#### Dataset records ####

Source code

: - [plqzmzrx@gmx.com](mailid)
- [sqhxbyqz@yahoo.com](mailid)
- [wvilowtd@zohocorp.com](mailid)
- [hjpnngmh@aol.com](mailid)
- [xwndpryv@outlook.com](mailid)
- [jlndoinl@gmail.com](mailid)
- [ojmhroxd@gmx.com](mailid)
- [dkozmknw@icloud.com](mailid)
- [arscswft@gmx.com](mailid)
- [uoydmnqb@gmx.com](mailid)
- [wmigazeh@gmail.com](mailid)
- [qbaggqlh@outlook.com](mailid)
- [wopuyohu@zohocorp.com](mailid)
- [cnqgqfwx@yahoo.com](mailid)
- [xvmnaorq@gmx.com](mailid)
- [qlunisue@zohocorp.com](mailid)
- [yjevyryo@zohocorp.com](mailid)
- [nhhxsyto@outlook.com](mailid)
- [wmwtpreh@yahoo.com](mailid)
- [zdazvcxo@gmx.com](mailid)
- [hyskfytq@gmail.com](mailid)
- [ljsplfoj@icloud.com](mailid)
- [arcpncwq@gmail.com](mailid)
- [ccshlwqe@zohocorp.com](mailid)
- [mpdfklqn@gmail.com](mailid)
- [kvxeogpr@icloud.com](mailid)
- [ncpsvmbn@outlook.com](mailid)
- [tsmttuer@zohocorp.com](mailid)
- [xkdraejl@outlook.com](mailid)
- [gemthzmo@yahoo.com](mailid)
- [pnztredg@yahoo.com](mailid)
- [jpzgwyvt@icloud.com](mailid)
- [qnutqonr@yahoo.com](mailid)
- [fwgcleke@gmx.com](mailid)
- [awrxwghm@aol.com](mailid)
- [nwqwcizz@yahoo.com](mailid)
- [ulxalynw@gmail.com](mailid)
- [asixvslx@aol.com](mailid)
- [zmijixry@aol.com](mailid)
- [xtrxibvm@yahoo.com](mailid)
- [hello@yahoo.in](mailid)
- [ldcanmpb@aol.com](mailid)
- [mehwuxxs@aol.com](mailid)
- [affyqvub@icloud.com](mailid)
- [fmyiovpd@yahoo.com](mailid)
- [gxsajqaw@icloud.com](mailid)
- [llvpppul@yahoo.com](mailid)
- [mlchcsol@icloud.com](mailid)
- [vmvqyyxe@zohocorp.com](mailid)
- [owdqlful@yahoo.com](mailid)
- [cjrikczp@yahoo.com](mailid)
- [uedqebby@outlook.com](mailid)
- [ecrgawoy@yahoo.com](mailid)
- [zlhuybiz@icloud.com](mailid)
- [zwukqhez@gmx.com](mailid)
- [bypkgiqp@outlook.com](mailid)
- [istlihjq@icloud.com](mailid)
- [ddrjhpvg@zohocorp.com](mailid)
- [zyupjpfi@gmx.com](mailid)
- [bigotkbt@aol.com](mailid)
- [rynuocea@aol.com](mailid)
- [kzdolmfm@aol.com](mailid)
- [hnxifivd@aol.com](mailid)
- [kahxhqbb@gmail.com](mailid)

####

### [Problem description]
Lines in the material above that include the string "gmail" should be listed.

### [Task answer]
- [jlndoinl@gmail.com](mailid)
- [wmigazeh@gmail.com](mailid)
- [hyskfytq@gmail.com](mailid)
- [arcpncwq@gmail.com](mailid)
- [mpdfklqn@gmail.com](mailid)
- [ulxalynw@gmail.com](mailid)
- [kahxhqbb@gmail.com](mailid)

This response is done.